=== Your objective ===
Every line from the one containing "23. Cleland JG, Abdellah" to the one containing "26. Hunt SA, Abraham" in the records below, both included, must be set down exactly, and no other line.

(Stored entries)
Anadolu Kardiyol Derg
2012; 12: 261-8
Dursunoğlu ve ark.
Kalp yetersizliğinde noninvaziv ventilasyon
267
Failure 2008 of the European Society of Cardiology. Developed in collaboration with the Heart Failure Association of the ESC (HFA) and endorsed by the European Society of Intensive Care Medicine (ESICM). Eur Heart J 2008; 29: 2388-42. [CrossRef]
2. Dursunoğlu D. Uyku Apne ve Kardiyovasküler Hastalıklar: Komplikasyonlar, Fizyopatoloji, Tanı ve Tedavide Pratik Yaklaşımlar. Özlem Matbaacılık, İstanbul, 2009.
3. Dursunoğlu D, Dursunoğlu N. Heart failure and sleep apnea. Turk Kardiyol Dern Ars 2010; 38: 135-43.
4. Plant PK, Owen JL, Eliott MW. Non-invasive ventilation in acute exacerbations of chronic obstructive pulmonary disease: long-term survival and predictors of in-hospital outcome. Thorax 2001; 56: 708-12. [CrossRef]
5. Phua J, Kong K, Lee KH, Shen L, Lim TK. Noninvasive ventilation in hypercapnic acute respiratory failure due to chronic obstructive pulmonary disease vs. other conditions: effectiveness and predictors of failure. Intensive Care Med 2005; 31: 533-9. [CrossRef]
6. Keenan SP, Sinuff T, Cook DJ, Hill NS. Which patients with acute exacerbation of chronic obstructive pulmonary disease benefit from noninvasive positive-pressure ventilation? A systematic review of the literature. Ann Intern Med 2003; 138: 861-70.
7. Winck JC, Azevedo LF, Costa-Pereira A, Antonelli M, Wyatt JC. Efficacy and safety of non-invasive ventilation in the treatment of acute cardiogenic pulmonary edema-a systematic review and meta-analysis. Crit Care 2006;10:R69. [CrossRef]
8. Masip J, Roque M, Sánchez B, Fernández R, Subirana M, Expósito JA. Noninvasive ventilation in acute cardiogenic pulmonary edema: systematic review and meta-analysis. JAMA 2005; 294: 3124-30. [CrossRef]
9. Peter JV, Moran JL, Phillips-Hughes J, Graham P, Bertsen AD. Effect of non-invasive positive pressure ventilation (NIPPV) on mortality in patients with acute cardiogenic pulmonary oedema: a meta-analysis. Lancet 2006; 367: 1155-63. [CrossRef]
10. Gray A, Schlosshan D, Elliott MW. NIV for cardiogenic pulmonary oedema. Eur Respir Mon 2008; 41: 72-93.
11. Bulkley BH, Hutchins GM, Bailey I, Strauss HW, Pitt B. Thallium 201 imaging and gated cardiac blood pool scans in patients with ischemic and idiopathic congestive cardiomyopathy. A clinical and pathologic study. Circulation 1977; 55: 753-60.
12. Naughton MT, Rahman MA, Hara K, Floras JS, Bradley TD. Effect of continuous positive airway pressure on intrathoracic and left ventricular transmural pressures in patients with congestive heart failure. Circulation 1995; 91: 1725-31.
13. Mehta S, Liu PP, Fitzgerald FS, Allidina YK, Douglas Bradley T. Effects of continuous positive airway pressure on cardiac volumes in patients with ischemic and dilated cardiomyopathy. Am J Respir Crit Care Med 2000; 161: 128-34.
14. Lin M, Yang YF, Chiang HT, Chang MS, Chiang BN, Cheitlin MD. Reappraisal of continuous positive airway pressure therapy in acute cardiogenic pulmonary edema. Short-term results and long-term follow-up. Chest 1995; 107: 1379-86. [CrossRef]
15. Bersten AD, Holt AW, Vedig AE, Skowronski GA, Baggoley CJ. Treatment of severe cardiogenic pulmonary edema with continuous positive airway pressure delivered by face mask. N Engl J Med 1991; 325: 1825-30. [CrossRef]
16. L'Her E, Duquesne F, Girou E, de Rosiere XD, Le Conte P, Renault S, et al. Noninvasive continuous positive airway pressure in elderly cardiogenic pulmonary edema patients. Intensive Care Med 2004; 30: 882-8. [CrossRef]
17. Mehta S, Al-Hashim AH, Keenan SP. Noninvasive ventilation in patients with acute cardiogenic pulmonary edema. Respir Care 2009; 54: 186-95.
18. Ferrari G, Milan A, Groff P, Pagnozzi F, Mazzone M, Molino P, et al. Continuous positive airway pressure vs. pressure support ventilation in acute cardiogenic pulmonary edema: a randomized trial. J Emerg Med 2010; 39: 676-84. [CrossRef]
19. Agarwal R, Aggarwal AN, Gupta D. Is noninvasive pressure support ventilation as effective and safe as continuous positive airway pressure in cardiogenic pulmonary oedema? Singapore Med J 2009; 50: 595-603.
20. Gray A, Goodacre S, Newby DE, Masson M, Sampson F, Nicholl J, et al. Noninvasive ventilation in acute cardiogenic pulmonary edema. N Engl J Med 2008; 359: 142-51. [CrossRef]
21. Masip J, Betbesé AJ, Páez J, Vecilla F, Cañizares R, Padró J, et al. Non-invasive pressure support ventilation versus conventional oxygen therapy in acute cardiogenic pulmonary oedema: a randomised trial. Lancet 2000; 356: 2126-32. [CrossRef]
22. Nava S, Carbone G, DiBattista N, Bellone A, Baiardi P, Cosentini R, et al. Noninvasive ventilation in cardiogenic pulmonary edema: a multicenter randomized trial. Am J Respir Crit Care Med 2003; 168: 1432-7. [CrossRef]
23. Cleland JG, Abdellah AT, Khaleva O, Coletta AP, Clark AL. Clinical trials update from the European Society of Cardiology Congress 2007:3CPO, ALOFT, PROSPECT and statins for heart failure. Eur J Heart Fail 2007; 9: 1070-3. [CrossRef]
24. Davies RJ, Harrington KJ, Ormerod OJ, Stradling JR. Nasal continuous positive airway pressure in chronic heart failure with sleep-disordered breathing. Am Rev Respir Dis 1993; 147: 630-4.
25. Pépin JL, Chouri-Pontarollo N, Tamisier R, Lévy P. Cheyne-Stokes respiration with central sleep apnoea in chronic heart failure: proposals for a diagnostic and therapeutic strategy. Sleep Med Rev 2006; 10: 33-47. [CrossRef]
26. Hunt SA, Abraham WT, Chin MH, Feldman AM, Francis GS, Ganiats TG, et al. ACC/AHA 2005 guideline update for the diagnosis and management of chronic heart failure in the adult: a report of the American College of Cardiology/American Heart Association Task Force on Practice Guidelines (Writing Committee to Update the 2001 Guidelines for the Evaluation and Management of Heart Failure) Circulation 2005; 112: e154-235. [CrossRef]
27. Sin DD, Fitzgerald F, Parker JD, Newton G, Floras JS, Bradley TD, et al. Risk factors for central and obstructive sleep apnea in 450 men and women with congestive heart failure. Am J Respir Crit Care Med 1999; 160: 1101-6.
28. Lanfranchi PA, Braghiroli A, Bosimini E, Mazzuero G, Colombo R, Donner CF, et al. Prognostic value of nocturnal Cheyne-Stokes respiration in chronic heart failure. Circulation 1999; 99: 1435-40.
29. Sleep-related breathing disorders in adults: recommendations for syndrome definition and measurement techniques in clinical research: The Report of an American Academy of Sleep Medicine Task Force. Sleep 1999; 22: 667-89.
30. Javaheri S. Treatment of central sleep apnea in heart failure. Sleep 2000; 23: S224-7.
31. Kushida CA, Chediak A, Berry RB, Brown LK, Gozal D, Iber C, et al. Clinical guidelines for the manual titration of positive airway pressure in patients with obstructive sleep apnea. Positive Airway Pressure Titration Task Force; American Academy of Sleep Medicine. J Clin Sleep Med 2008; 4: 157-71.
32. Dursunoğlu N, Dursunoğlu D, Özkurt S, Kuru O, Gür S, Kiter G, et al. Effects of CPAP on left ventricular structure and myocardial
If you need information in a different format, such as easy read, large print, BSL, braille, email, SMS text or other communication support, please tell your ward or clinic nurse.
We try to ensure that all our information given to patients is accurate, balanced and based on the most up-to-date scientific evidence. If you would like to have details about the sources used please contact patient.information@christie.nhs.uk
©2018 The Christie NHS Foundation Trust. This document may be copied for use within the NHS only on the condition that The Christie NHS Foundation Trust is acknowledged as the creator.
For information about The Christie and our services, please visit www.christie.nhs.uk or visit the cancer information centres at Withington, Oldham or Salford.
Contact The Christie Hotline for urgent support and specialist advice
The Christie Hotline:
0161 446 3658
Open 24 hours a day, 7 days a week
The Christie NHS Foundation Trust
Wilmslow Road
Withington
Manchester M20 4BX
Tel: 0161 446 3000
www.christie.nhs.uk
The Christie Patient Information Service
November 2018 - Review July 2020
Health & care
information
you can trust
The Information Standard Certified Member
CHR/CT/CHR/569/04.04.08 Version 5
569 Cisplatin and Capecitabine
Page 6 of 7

=== Exercise response ===
23. Cleland JG, Abdellah AT, Khaleva O, Coletta AP, Clark AL. Clinical trials update from the European Society of Cardiology Congress 2007:3CPO, ALOFT, PROSPECT and statins for heart failure. Eur J Heart Fail 2007; 9: 1070-3. [CrossRef]
24. Davies RJ, Harrington KJ, Ormerod OJ, Stradling JR. Nasal continuous positive airway pressure in chronic heart failure with sleep-disordered breathing. Am Rev Respir Dis 1993; 147: 630-4.
25. Pépin JL, Chouri-Pontarollo N, Tamisier R, Lévy P. Cheyne-Stokes respiration with central sleep apnoea in chronic heart failure: proposals for a diagnostic and therapeutic strategy. Sleep Med Rev 2006; 10: 33-47. [CrossRef]
26. Hunt SA, Abraham WT, Chin MH, Feldman AM, Francis GS, Ganiats TG, et al. ACC/AHA 2005 guideline update for the diagnosis and management of chronic heart failure in the adult: a report of the American College of Cardiology/American Heart Association Task Force on Practice Guidelines (Writing Committee to Update the 2001 Guidelines for the Evaluation and Management of Heart Failure) Circulation 2005; 112: e154-235. [CrossRef]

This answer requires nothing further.